### What is being asked
Give as a JSON list of strings the lines between the line that contains "common name: Common wall lizard" and the line that contains "common name: Carpenter bee", inclusive, with one string per line and blank lines left out.

### Available records
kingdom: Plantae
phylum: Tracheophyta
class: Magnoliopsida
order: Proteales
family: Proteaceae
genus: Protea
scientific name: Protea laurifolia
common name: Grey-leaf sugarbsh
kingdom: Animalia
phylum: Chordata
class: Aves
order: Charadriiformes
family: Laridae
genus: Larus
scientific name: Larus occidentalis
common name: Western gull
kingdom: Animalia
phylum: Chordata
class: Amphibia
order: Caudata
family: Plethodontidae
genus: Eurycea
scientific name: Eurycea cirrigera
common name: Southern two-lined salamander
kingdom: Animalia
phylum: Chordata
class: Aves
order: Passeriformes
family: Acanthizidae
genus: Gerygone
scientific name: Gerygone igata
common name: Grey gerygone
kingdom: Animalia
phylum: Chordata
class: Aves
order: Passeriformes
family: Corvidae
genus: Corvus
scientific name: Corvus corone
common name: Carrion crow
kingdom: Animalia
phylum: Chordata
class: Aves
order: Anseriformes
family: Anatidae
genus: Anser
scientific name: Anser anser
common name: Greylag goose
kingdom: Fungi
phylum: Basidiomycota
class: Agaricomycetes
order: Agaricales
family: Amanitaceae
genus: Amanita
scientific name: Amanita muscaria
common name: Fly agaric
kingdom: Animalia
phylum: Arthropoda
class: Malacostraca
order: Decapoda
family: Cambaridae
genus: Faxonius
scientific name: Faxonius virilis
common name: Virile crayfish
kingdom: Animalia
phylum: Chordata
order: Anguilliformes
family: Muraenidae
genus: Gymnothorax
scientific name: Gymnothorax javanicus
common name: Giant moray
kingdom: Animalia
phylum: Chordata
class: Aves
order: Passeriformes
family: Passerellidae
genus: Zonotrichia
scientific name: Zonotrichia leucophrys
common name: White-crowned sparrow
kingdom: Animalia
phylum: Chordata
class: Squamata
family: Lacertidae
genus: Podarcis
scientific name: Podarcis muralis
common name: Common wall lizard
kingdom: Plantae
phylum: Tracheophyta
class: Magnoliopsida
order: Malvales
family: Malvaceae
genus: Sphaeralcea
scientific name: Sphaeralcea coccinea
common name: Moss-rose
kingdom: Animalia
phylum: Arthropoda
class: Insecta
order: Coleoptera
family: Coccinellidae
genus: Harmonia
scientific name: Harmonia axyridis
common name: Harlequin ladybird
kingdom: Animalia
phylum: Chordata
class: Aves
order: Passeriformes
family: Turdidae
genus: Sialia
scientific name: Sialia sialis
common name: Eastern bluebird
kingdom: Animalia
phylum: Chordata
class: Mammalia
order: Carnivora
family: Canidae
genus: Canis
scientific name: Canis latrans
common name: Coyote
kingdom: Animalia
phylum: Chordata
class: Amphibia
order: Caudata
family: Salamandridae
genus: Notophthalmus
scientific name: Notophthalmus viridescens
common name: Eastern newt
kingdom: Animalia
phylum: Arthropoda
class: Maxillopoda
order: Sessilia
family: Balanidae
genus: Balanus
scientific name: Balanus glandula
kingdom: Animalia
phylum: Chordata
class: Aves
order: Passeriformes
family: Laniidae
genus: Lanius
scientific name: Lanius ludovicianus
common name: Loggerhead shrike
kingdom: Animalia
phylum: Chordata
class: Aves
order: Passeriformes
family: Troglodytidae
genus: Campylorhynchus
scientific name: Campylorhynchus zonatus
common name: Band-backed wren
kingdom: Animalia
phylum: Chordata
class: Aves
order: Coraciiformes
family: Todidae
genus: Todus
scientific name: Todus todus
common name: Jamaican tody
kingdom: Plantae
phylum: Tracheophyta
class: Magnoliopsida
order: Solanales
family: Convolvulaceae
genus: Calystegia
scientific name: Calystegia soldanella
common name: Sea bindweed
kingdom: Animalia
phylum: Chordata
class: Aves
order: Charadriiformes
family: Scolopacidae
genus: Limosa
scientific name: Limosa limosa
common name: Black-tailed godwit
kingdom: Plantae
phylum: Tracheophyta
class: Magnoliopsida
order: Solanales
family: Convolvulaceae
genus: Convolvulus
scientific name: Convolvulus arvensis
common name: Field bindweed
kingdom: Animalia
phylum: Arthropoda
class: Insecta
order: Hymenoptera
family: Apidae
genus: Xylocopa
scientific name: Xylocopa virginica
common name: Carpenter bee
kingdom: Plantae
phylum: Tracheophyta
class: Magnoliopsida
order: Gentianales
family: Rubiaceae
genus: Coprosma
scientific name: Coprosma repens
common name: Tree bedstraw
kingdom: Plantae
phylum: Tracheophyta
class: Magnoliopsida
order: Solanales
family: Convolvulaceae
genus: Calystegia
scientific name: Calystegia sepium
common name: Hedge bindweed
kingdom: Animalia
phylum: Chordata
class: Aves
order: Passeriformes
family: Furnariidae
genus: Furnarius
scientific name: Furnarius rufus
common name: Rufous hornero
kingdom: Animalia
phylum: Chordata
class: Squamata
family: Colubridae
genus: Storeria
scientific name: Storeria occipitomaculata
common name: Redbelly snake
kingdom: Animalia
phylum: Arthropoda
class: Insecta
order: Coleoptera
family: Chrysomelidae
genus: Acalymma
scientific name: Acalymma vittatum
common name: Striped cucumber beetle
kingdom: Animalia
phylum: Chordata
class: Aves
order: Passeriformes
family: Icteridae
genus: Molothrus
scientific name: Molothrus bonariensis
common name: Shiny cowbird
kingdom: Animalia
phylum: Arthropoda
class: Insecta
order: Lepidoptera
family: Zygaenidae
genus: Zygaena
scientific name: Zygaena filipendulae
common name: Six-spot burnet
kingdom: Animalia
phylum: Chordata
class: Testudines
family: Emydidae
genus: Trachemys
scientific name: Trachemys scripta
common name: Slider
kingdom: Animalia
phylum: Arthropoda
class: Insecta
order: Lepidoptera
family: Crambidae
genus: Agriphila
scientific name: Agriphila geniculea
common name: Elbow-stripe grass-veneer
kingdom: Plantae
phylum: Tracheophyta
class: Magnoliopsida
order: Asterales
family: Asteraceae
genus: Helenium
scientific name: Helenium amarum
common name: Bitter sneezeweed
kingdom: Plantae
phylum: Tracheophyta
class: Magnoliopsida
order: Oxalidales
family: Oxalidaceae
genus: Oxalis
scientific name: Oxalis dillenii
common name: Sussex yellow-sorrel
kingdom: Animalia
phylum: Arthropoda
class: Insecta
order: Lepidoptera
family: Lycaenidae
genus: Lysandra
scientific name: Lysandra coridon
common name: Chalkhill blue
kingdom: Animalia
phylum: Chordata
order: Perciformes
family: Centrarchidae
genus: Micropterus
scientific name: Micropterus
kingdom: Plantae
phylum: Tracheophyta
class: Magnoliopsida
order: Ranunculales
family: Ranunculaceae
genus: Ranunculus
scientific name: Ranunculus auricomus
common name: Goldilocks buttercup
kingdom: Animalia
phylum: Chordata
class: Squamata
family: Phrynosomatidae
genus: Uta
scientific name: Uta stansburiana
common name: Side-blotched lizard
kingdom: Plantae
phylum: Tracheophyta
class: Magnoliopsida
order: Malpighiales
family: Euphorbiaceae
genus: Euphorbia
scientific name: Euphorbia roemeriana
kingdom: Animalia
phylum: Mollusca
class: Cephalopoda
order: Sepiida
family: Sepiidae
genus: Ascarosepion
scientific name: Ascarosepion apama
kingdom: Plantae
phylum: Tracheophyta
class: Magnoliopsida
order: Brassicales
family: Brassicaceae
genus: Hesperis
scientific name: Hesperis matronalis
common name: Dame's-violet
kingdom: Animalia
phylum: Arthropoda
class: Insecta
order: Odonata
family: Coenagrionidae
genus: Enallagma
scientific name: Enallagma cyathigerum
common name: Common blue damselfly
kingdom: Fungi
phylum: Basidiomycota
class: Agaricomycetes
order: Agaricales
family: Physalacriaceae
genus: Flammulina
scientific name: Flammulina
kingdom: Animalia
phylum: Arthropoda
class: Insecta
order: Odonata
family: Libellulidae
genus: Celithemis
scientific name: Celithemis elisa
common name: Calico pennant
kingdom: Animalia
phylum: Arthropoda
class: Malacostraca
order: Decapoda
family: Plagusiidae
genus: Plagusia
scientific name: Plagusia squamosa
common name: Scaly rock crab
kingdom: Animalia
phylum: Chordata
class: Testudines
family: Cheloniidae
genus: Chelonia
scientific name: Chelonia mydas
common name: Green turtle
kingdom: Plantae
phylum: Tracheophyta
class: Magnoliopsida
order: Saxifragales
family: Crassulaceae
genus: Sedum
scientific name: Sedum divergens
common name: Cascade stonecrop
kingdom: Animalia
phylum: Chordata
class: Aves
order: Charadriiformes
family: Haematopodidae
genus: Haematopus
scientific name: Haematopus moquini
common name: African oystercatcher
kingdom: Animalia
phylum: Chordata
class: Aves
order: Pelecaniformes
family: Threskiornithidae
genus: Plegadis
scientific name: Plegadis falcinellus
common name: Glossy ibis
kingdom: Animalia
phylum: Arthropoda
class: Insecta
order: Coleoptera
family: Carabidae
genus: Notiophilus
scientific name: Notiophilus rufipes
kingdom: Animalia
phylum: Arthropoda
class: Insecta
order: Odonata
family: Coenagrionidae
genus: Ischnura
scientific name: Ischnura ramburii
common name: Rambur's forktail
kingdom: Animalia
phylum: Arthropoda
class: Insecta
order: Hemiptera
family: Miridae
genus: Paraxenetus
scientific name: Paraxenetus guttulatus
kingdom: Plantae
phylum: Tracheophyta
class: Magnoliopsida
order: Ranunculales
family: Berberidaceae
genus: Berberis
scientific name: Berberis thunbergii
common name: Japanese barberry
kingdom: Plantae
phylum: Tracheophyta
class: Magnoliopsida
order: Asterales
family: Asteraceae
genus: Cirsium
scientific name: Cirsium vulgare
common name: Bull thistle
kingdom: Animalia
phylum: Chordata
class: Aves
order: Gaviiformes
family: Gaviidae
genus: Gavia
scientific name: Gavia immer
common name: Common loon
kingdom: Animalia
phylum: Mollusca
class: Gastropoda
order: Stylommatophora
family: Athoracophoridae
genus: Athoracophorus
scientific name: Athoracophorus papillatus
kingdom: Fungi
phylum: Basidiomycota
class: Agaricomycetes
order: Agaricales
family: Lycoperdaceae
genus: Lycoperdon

### The solution
[
  "common name: Common wall lizard",
  "kingdom: Plantae",
  "phylum: Tracheophyta",
  "class: Magnoliopsida",
  "order: Malvales",
  "family: Malvaceae",
  "genus: Sphaeralcea",
  "scientific name: Sphaeralcea coccinea",
  "common name: Moss-rose",
  "kingdom: Animalia",
  "phylum: Arthropoda",
  "class: Insecta",
  "order: Coleoptera",
  "family: Coccinellidae",
  "genus: Harmonia",
  "scientific name: Harmonia axyridis",
  "common name: Harlequin ladybird",
  "kingdom: Animalia",
  "phylum: Chordata",
  "class: Aves",
  "order: Passeriformes",
  "family: Turdidae",
  "genus: Sialia",
  "scientific name: Sialia sialis",
  "common name: Eastern bluebird",
  "kingdom: Animalia",
  "phylum: Chordata",
  "class: Mammalia",
  "order: Carnivora",
  "family: Canidae",
  "genus: Canis",
  "scientific name: Canis latrans",
  "common name: Coyote",
  "kingdom: Animalia",
  "phylum: Chordata",
  "class: Amphibia",
  "order: Caudata",
  "family: Salamandridae",
  "genus: Notophthalmus",
  "scientific name: Notophthalmus viridescens",
  "common name: Eastern newt",
  "kingdom: Animalia",
  "phylum: Arthropoda",
  "class: Maxillopoda",
  "order: Sessilia",
  "family: Balanidae",
  "genus: Balanus",
  "scientific name: Balanus glandula",
  "kingdom: Animalia",
  "phylum: Chordata",
  "class: Aves",
  "order: Passeriformes",
  "family: Laniidae",
  "genus: Lanius",
  "scientific name: Lanius ludovicianus",
  "common name: Loggerhead shrike",
  "kingdom: Animalia",
  "phylum: Chordata",
  "class: Aves",
  "order: Passeriformes",
  "family: Troglodytidae",
  "genus: Campylorhynchus",
  "scientific name: Campylorhynchus zonatus",
  "common name: Band-backed wren",
  "kingdom: Animalia",
  "phylum: Chordata",
  "class: Aves",
  "order: Coraciiformes",
  "family: Todidae",
  "genus: Todus",
  "scientific name: Todus todus",
  "common name: Jamaican tody",
  "kingdom: Plantae",
  "phylum: Tracheophyta",
  "class: Magnoliopsida",
  "order: Solanales",
  "family: Convolvulaceae",
  "genus: Calystegia",
  "scientific name: Calystegia soldanella",
  "common name: Sea bindweed",
  "kingdom: Animalia",
  "phylum: Chordata",
  "class: Aves",
  "order: Charadriiformes",
  "family: Scolopacidae",
  "genus: Limosa",
  "scientific name: Limosa limosa",
  "common name: Black-tailed godwit",
  "kingdom: Plantae",
  "phylum: Tracheophyta",
  "class: Magnoliopsida",
  "order: Solanales",
  "family: Convolvulaceae",
  "genus: Convolvulus",
  "scientific name: Convolvulus arvensis",
  "common name: Field bindweed",
  "kingdom: Animalia",
  "phylum: Arthropoda",
  "class: Insecta",
  "order: Hymenoptera",
  "family: Apidae",
  "genus: Xylocopa",
  "scientific name: Xylocopa virginica",
  "common name: Carpenter bee"
]